Introduction and Objectives
Poor-risk germ-cell tumors (GCT) represent significant challenges. Patients with poor-risk primary or relapsed GCT have been shown to benefit from high-dose chemotherapy (HDCT) with autologous stem cell support. In this paper we present our experience in using HDCT for poor prognosis primary, relapsed or refractory GCT at a single institution.
Material and Methods
Primary advanced poor-risk nonseminoma, according to the International Germ Cell Cancer Collaborative Group (IGCCCG) criteria and GCT refractory to cisplatin based chemotherapy were included. Sequential etoposide (1.5 g/m2) cisplatin (100 mg/m2) and ifosfamide (10 g/m2) (VIP) regimen, followed by an infusion of autologous peripheral blood hematopoietic stem cells was used as a first line therapy.

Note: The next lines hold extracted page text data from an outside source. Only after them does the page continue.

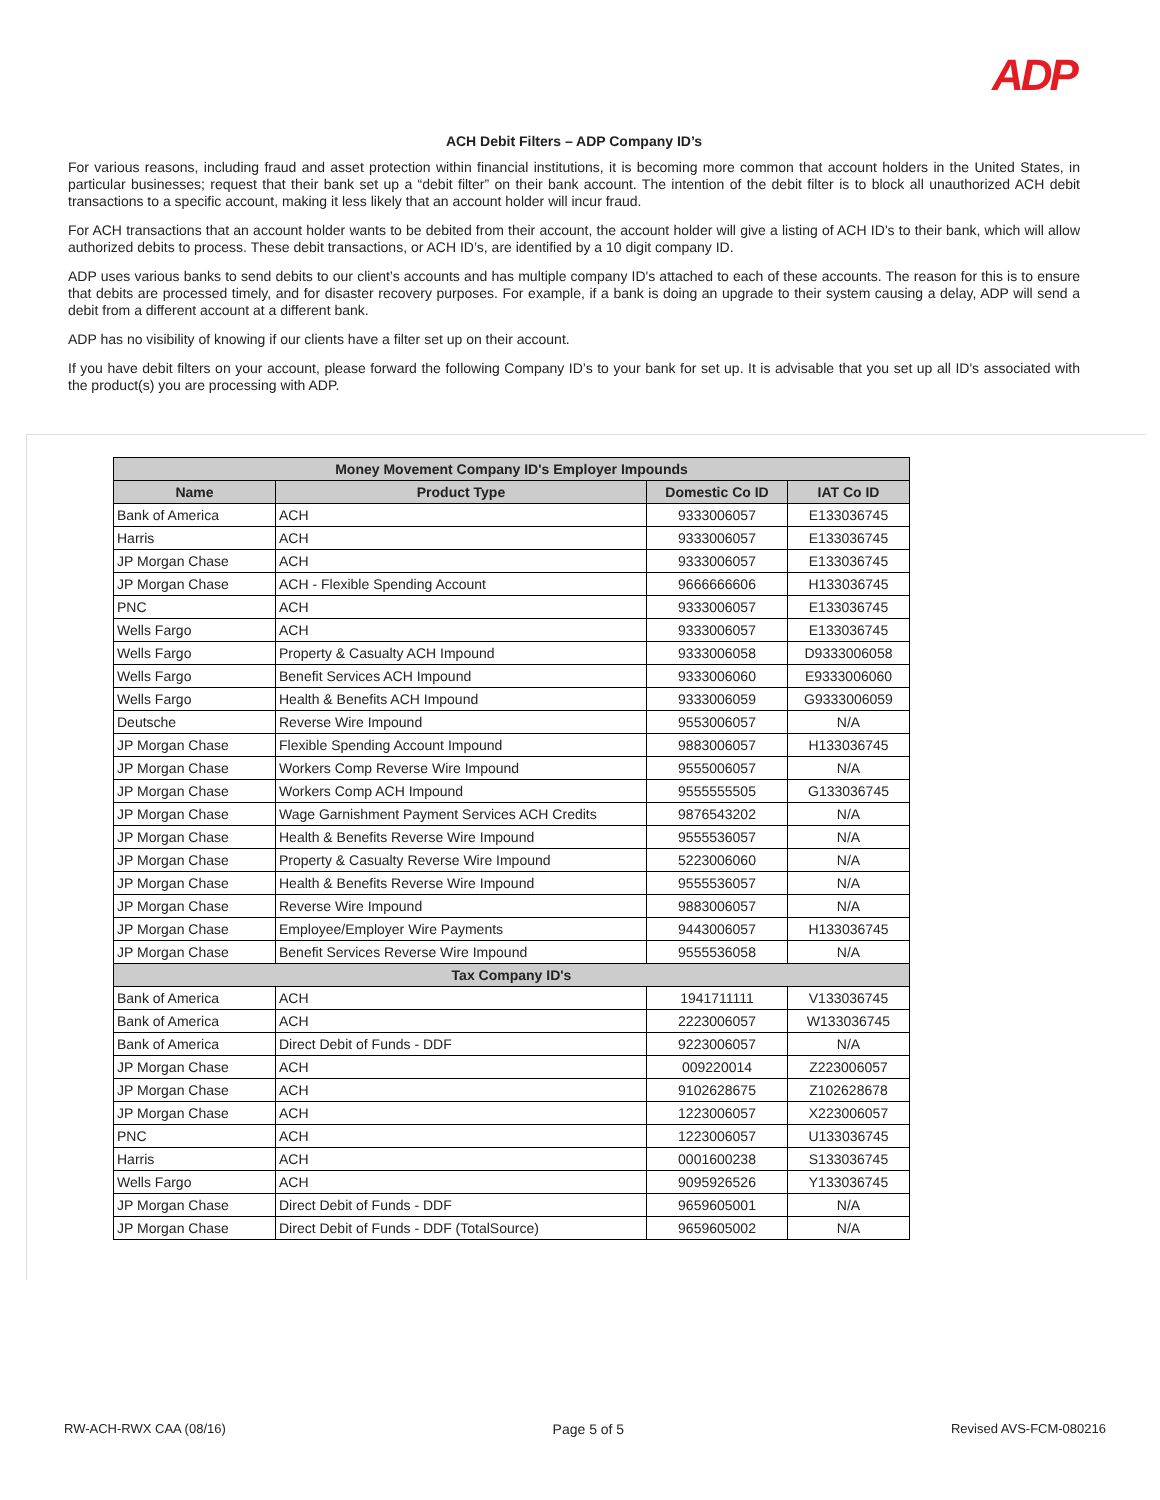ADP
ACH Debit Filters – ADP Company ID’s
For various reasons, including fraud and asset protection within financial institutions, it is becoming more common that account holders in the United States, in particular businesses; request that their bank set up a “debit filter” on their bank account. The intention of the debit filter is to block all unauthorized ACH debit transactions to a specific account, making it less likely that an account holder will incur fraud.
For ACH transactions that an account holder wants to be debited from their account, the account holder will give a listing of ACH ID’s to their bank, which will allow authorized debits to process. These debit transactions, or ACH ID’s, are identified by a 10 digit company ID.
ADP uses various banks to send debits to our client’s accounts and has multiple company ID's attached to each of these accounts. The reason for this is to ensure that debits are processed timely, and for disaster recovery purposes. For example, if a bank is doing an upgrade to their system causing a delay, ADP will send a debit from a different account at a different bank.
ADP has no visibility of knowing if our clients have a filter set up on their account.
If you have debit filters on your account, please forward the following Company ID’s to your bank for set up. It is advisable that you set up all ID's associated with the product(s) you are processing with ADP.
| Money Movement Company ID's Employer Impounds | | | |
| --- | --- | --- | --- |
| Name | Product Type | Domestic Co ID | IAT Co ID |
| Bank of America | ACH | 9333006057 | E133036745 |
| Harris | ACH | 9333006057 | E133036745 |
| JP Morgan Chase | ACH | 9333006057 | E133036745 |
| JP Morgan Chase | ACH - Flexible Spending Account | 9666666606 | H133036745 |
| PNC | ACH | 9333006057 | E133036745 |
| Wells Fargo | ACH | 9333006057 | E133036745 |
| Wells Fargo | Property & Casualty ACH Impound | 9333006058 | D9333006058 |
| Wells Fargo | Benefit Services ACH Impound | 9333006060 | E9333006060 |
| Wells Fargo | Health & Benefits ACH Impound | 9333006059 | G9333006059 |
| Deutsche | Reverse Wire Impound | 9553006057 | N/A |
| JP Morgan Chase | Flexible Spending Account Impound | 9883006057 | H133036745 |
| JP Morgan Chase | Workers Comp Reverse Wire Impound | 9555006057 | N/A |
| JP Morgan Chase | Workers Comp ACH Impound | 9555555505 | G133036745 |
| JP Morgan Chase | Wage Garnishment Payment Services ACH Credits | 9876543202 | N/A |
| JP Morgan Chase | Health & Benefits Reverse Wire Impound | 9555536057 | N/A |
| JP Morgan Chase | Property & Casualty Reverse Wire Impound | 5223006060 | N/A |
| JP Morgan Chase | Health & Benefits Reverse Wire Impound | 9555536057 | N/A |
| JP Morgan Chase | Reverse Wire Impound | 9883006057 | N/A |
| JP Morgan Chase | Employee/Employer Wire Payments | 9443006057 | H133036745 |
| JP Morgan Chase | Benefit Services Reverse Wire Impound | 9555536058 | N/A |
| Tax Company ID's | | | |
| Bank of America | ACH | 1941711111 | V133036745 |
| Bank of America | ACH | 2223006057 | W133036745 |
| Bank of America | Direct Debit of Funds - DDF | 9223006057 | N/A |
| JP Morgan Chase | ACH | 009220014 | Z223006057 |
| JP Morgan Chase | ACH | 9102628675 | Z102628678 |
| JP Morgan Chase | ACH | 1223006057 | X223006057 |
| PNC | ACH | 1223006057 | U133036745 |
| Harris | ACH | 0001600238 | S133036745 |
| Wells Fargo | ACH | 9095926526 | Y133036745 |
| JP Morgan Chase | Direct Debit of Funds - DDF | 9659605001 | N/A |
| JP Morgan Chase | Direct Debit of Funds - DDF (TotalSource) | 9659605002 | N/A |
RW-ACH-RWX CAA (08/16) Page 5 of 5 Revised AVS-FCM-080216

For salvage treatment paclitaxel (200 mg/m2) and ifosfamide (6 g/m2) (TICE) followed by sequential carboplatin (AUC24) and etoposide (1.2 g/m2) were used. The data were reviewed retrospectively. Decline in tumor marker levels, tumor response, treatment toxicity and survival were evaluated.

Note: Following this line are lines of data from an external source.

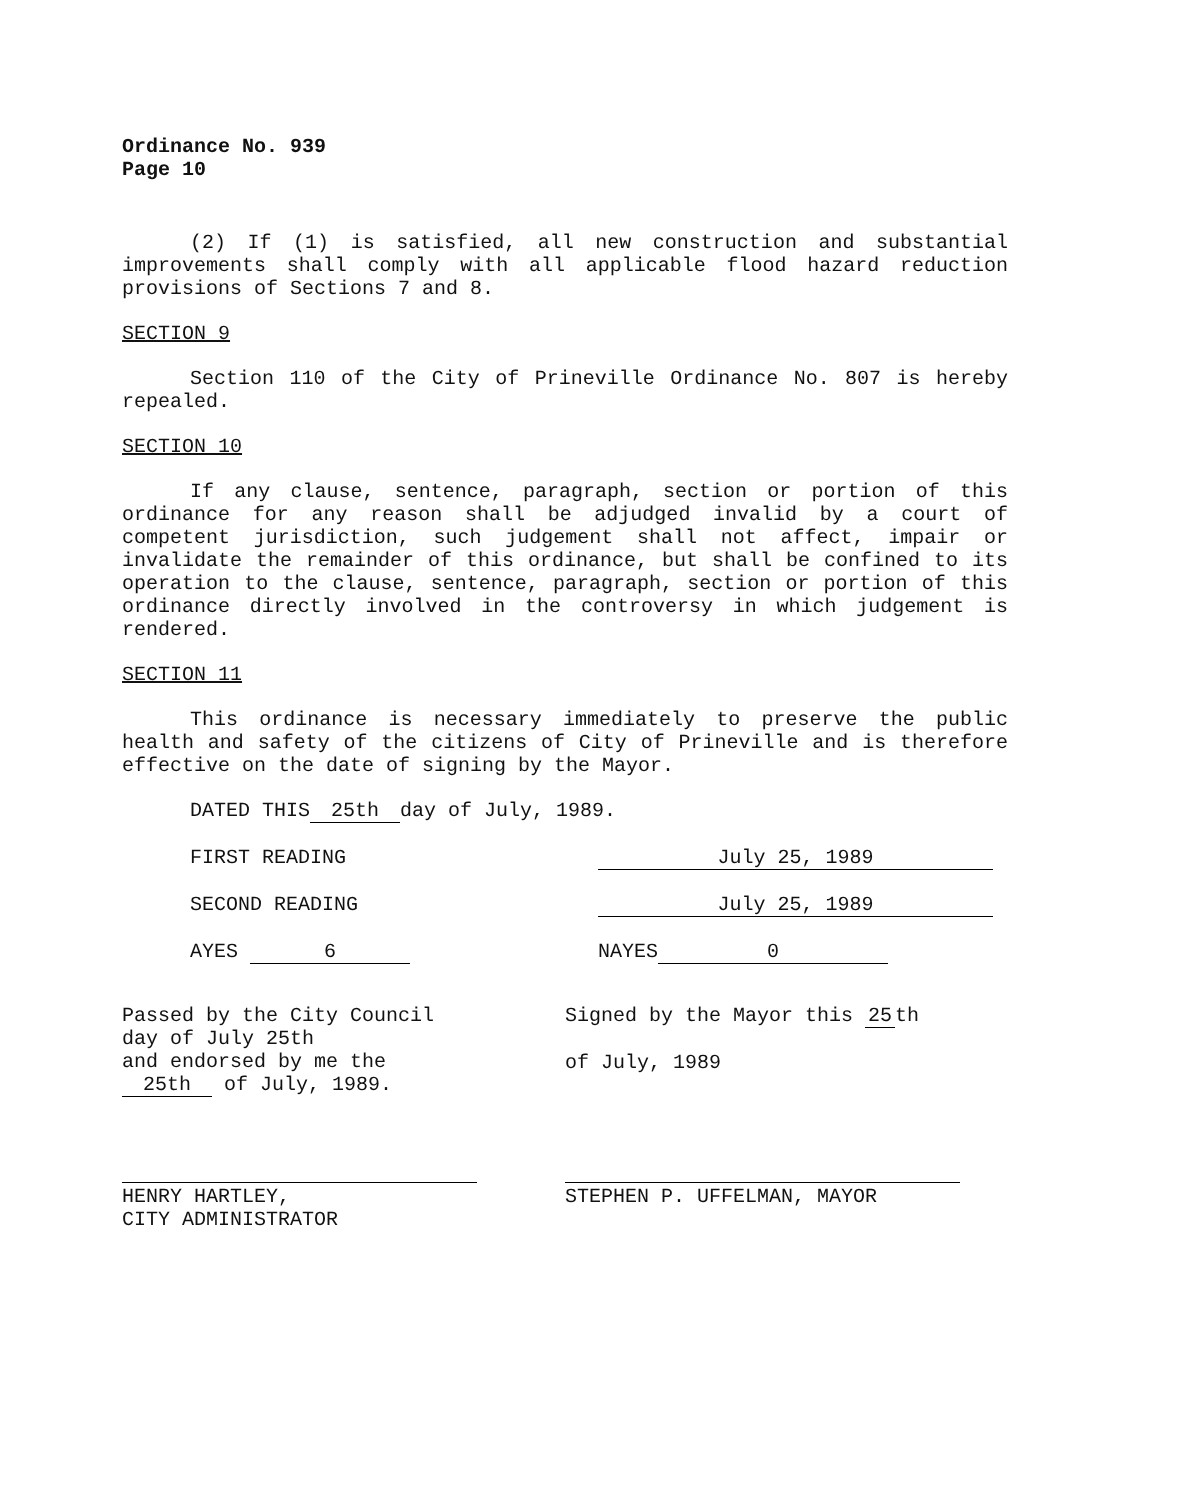Ordinance No. 939
Page 10
(2) If (1) is satisfied, all new construction and substantial improvements shall comply with all applicable flood hazard reduction provisions of Sections 7 and 8.
SECTION 9
Section 110 of the City of Prineville Ordinance No. 807 is hereby repealed.
SECTION 10
If any clause, sentence, paragraph, section or portion of this ordinance for any reason shall be adjudged invalid by a court of competent jurisdiction, such judgement shall not affect, impair or invalidate the remainder of this ordinance, but shall be confined to its operation to the clause, sentence, paragraph, section or portion of this ordinance directly involved in the controversy in which judgement is rendered.
SECTION 11
This ordinance is necessary immediately to preserve the public health and safety of the citizens of City of Prineville and is therefore effective on the date of signing by the Mayor.
DATED THIS 25th day of July, 1989.
FIRST READING July 25, 1989
SECOND READING July 25, 1989
AYES 6
NAYES 0
Passed by the City Council
day of July 25th
and endorsed by me the
25th of July, 1989.
HENRY HARTLEY,
CITY ADMINISTRATOR
Signed by the Mayor this 25 th
of July, 1989
STEPHEN P. UFFELMAN, MAYOR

From January 2004 to May 2009, 12 GCT patients (6 primary poor-risk GCT and 4 cisplatin refractory patients) were included. For 2 patients no data were available. Median age was 25.2 (17–35) years. Five patients had testicular primaries while another five presented with primary extragonadal tumor. Four of 5 patients underwent primary orchofuniculectomy, and all were managed with retroperitoneal lymph node dissection (RPLND) of residual disease. In one patient with initially high disease burden orchofuniculectomy was performed after chemotherapy. Three of 5 patients with mediastinal primaries underwent thoracotomy. 6 patients with primary GCT received VIP treatment. 3 relapsed and 1 refractory cases were treated with TICE protocol. 2 primary patients progressed after VIP and received second line treatment with TICE. Eight patients had elevated both AFP and β-HCG. After primary treatment, 8 of 12 patients had partial responses (PR), 1 had stable disease (SD) and 1 had progressive disease (PD). Pretreatment tumor markers decreased in all 9 patients with SD or PR but remained elevated in the refractory case. Chemotherapy related toxicity was acceptable, with grades III-IV thrombocytopenia (100%) and febrile neutropenia being the most prevalent (58%). Median follow up was 26.2 months. Overall survival was 66.7% and progression free survival was 58.3%. Eight out of 12 patients are alive and 7 are disease free. Two patients died from treatment toxicity, one from progression of disease, one from secondary acute leukemia.
HDCT is feasible and effective with acceptable toxicity in patients with poor risk primary and relapsed GCTs. Surgery remains an important part of any strategy.